Understanding the interactions between different components of the pelagic ecosystem to explore management options
Exploring and predicting the impact of environmental factors on fisheries ecosystems is of high importance to food security for the Pacific region. The models that we use to do this have been developed and improved over the years. Ecopath with Ecosim (EwE) is a model that is based on the food web: we assume that there is a steady state in this system so that the biomass is balanced (mass balance model). In this way, we can visualise the ecosystem and look at how this equilibrium can be influenced by fishing and environmental changes and explore management options.
This biodynamic trophic modelling approach provides a framework for the construction of mass-balance models of ecosystems. Modelling is based on estimates of how abundant the resources are (biomasses), the productivity or mortality rates of the resources, how they interact (diet compositions and food consumption rates), and how efficiently the resources are utilised in the ecosystem, including by fisheries. It needs data on the different components of the ecosystem and, central to the process of balancing the model, information on the diet matrix which tells us about the links between the species.
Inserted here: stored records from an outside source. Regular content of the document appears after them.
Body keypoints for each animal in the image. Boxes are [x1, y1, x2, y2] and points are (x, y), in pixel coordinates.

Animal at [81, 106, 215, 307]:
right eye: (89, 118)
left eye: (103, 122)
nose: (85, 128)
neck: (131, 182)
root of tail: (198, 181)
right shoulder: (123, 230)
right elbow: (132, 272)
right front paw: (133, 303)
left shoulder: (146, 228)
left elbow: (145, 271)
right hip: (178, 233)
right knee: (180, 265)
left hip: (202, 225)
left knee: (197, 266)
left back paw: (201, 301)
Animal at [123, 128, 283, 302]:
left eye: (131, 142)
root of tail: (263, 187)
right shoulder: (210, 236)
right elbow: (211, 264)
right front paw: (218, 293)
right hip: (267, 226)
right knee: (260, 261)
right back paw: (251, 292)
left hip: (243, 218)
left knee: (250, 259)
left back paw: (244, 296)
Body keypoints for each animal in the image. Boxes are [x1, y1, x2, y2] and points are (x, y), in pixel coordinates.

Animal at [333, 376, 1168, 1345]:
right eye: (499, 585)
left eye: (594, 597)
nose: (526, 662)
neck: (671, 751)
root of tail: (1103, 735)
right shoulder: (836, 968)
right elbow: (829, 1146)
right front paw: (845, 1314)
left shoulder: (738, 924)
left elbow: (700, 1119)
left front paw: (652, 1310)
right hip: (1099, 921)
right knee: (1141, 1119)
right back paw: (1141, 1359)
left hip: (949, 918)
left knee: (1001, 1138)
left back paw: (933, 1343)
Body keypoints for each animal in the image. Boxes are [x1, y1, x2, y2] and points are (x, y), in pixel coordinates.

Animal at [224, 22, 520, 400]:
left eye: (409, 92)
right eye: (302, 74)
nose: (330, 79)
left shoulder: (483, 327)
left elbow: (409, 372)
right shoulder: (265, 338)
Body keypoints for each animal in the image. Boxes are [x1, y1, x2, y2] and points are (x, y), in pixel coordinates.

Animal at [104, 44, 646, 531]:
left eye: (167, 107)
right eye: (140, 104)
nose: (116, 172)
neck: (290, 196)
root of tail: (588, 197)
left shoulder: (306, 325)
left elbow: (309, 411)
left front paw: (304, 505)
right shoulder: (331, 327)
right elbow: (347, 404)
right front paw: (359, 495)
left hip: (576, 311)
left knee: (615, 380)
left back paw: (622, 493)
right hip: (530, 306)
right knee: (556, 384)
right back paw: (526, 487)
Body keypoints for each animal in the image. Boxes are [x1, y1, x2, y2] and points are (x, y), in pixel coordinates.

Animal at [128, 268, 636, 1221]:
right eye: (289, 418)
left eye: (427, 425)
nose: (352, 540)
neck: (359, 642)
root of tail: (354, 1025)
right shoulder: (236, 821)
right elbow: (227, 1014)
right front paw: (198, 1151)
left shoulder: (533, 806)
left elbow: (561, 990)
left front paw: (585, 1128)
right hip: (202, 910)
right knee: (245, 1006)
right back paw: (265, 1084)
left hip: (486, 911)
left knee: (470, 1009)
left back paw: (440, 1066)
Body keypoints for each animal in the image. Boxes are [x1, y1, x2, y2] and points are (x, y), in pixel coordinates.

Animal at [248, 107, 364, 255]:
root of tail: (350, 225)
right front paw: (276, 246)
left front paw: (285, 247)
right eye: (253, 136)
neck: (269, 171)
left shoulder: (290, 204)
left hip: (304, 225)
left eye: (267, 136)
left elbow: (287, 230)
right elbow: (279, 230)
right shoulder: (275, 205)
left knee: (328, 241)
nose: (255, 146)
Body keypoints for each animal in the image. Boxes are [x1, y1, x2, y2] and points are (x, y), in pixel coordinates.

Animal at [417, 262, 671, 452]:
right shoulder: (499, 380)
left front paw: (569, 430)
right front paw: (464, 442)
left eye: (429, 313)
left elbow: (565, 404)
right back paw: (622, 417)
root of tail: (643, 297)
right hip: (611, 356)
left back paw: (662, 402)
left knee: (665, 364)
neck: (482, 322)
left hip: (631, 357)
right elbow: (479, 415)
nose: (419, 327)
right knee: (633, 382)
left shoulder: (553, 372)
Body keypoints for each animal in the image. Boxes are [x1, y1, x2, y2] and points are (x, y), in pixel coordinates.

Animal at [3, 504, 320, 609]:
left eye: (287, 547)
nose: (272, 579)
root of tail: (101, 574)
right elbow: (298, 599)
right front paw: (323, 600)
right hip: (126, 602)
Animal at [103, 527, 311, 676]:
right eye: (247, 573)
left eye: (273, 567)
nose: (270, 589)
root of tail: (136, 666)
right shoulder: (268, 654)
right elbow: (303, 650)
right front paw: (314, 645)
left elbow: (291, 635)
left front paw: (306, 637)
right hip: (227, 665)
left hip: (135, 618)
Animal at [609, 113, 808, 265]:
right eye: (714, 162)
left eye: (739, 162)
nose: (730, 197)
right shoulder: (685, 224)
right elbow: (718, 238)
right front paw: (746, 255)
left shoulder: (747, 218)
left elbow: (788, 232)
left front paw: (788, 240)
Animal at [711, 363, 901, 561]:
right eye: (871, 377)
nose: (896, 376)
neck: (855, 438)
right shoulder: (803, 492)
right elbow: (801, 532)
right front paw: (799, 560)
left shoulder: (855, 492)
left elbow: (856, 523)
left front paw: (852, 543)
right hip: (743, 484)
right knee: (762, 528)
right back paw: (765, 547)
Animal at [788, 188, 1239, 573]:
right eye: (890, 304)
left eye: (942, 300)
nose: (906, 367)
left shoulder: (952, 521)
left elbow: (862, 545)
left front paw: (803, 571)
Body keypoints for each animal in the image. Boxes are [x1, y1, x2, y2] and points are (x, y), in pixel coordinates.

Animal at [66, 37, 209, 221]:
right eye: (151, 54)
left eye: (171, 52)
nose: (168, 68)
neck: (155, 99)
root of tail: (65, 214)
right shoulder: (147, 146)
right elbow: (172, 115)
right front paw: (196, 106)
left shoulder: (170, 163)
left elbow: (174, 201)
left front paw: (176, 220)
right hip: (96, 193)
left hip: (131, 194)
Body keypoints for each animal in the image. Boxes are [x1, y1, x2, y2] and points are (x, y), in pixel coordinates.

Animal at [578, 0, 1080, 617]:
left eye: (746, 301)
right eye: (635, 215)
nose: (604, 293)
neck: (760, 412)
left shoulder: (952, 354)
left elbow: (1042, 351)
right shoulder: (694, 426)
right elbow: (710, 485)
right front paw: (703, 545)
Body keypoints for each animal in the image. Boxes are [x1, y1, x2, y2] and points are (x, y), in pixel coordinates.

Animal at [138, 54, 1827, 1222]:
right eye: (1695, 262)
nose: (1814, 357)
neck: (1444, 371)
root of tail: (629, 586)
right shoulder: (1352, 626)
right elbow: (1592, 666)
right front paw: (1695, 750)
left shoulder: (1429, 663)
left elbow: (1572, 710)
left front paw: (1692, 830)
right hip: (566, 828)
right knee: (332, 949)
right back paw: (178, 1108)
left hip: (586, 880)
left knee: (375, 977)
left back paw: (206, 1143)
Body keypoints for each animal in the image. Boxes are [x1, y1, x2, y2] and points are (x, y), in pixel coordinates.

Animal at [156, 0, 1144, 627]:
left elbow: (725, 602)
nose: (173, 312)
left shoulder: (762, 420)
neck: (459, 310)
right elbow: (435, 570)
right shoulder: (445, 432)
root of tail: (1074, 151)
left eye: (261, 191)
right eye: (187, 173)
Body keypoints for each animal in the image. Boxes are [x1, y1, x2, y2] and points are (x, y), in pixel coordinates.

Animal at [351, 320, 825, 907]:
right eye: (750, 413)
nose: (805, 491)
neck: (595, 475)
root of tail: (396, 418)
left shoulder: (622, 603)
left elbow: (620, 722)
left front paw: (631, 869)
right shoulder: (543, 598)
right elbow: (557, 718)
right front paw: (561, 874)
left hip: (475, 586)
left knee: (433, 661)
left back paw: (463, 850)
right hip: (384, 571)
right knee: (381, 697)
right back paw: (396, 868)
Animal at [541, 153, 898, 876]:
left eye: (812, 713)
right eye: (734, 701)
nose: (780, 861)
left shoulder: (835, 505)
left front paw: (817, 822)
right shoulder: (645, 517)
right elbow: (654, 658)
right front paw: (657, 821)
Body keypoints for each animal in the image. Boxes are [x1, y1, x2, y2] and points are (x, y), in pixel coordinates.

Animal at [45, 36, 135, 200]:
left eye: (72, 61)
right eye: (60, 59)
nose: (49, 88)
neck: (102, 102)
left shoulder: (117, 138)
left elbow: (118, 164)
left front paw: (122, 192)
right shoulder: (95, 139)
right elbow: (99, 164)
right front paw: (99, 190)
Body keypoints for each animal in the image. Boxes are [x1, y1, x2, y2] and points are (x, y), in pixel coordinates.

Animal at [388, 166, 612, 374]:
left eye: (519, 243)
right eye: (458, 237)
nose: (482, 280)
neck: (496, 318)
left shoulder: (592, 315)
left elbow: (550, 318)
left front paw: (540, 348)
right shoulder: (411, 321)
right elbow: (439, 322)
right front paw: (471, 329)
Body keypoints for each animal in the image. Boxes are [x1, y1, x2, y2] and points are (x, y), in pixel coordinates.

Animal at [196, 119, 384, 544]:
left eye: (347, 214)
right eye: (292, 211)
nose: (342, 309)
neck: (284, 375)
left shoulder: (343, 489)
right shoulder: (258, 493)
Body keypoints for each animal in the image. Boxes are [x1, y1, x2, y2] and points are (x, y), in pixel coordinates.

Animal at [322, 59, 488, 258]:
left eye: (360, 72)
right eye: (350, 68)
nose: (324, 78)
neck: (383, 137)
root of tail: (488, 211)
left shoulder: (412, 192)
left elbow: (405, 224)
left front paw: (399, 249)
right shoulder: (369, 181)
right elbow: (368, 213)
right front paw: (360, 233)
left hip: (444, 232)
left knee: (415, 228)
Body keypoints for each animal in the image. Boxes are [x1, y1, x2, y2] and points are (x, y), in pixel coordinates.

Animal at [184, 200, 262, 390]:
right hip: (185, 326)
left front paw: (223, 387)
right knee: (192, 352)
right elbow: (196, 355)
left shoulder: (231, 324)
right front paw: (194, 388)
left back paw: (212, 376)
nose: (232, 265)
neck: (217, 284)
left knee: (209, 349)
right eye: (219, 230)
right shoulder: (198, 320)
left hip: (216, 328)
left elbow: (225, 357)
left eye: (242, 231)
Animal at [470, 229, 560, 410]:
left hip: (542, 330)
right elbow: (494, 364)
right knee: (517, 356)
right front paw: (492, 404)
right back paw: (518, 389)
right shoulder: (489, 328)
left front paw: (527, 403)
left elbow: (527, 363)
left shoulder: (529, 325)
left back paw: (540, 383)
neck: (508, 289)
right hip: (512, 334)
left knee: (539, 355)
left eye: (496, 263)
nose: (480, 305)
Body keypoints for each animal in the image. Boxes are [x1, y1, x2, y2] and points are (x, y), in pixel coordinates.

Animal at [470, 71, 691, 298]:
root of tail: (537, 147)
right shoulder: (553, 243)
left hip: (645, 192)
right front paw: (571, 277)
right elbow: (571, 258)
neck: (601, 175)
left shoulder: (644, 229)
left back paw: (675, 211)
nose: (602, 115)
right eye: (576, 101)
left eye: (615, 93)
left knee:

EwE has the capacity to test different fishing policies and environmental change scenarios. The model allows us to visualise the ecosystem and it is a very useful learning tool to better apprehend the ecosystem and how it functions. By means of dynamic simulations it can help managers to identify the most robust and reliable management options that will achieve their objectives.
Several Ecopath models have been developed since 2002 for the warm pool in the western and central Pacific Ocean (WCPO), with improvements for each iteration. Some of the results of the models indicate:
- Increases in purse-seine fishing effort on FADs result in greater mortality of sharks, and in decreases in the biomass of some tuna species and size classes. Conversely, reductions in purse-seine fishing effort on FADs increase the numbers of sharks, although such benefits are not as pronounced when purse-seine fishing effort on FADs is transferred to purse-seine fishing on free schools of tuna. Increases in longline fishing result in greater mortality of sharks, opah, and some billfish species.
- Climate change and fishing effects interact. The ecosystem food web is sensitive to the synergistic effect of both factors, and for most species, climate change exacerbates the negative effect of any increase in fishing mortality.
- Long-lived species are particularly sensitive to climate change and fishing mortality.
- Climate change has a negative impact on edible bycatch species biomass with the strongest effects predicted after 2050.